Supplied passage:

A gas turbine engine turbine blade (20) has cooling air holes (38) arranged in groups, the holes (38) in one group and which span that part of the leading edge (34) that spans the hottest part of the blade (20), are more closely spaced than the remainder of the holes (38), thereby ensuring the provision of the most cooling air, where it is most needed.

Description

FIELD OF THE INVENTION
The present invention relates to turbine blades of the kind used in gas turbine engines, wherein the operating temperatures are such as to require that the turbine blades be provided with a flow of cooling air around their leading edges, in order to maintain their structural integrity.
BACKGROUND OF THE INVENTION
It is known to form a turbine blade with interior compartments, to which relatively cool air from a compressor of an associated gas turbine is fed, and to provide holes in the blade leading edge portion, which holes connect one of those compartments in cooling air flow series with the blade leading edge surface.

What is required: Write the next part of the turbine blade cooling text, picking up after its final sentence. The rows have no connection to the turbine blade text.

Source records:
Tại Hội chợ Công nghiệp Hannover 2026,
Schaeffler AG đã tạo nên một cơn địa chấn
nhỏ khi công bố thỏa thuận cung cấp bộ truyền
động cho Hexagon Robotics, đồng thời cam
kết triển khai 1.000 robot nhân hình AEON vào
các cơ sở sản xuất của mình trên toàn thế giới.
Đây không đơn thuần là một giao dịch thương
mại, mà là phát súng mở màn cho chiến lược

==

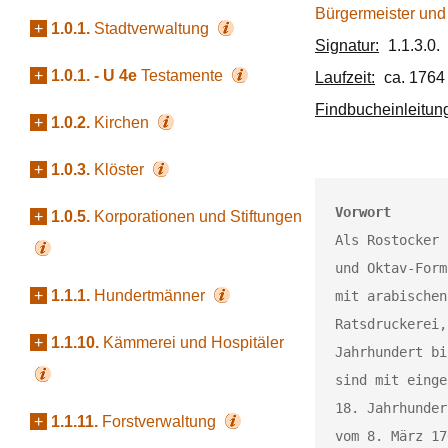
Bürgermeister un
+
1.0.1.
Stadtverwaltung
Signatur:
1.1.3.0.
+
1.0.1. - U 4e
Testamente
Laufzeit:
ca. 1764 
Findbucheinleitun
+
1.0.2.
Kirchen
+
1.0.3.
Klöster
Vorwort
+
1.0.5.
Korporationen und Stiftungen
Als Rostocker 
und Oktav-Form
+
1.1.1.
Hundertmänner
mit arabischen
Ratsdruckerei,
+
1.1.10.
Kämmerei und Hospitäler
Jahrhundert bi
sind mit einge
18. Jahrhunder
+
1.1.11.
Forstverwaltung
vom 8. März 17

--

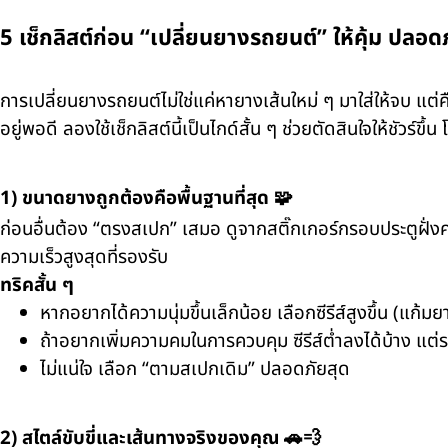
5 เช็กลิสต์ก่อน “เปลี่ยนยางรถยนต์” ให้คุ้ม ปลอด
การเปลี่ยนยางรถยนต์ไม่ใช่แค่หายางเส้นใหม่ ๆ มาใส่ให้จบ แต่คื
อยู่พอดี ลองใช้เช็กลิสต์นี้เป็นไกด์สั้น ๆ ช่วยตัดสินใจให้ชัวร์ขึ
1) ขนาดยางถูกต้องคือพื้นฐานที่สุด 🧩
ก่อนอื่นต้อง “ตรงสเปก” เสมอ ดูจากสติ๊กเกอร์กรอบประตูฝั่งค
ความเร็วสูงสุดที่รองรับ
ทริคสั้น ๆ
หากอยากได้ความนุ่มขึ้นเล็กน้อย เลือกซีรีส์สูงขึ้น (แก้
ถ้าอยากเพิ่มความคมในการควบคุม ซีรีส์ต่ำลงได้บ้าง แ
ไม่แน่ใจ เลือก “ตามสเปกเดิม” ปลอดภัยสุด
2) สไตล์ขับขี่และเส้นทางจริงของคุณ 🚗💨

Result of this task:
It is also known to arrange the holes described hereinbefore in one or more rows, the or each hole being lengthwise of the blade, ie substantially normal to the axis of the associated engine, when the blade is in situ therein, the holes being equally spaced. Further it is known to form the holes so that when the blade is in situ in the engine, the holes axes and engine axis define respective acute angles, such that the air flow through the holes has a directional component radially outwardly of the engine axis.
The known art fails to properly address the cooling needs of cooled turbine blades, having regard to the temperature gradients along their leading edges, and further as a consequence, remove more air than is strictly necessary from the engine system, thus reducing overall engine efficiency.
SUMMARY OF THE INVENTION
The present invention seeks to provide an improved air cooled turbine blade.
According to the present invention an air cooled gas turbine engine turbine blade is provided with an internal compartment for the receipt of cooling air, and cooling air exit holes which connect said compartment in flow series with the leading edge surface of said blade, said exit holes being arranged in one or more rows lengthwise of the blade, and those holes spanning that portion of the blade leading edge that experiences the most heat being more closely spaced than the remainder thereof.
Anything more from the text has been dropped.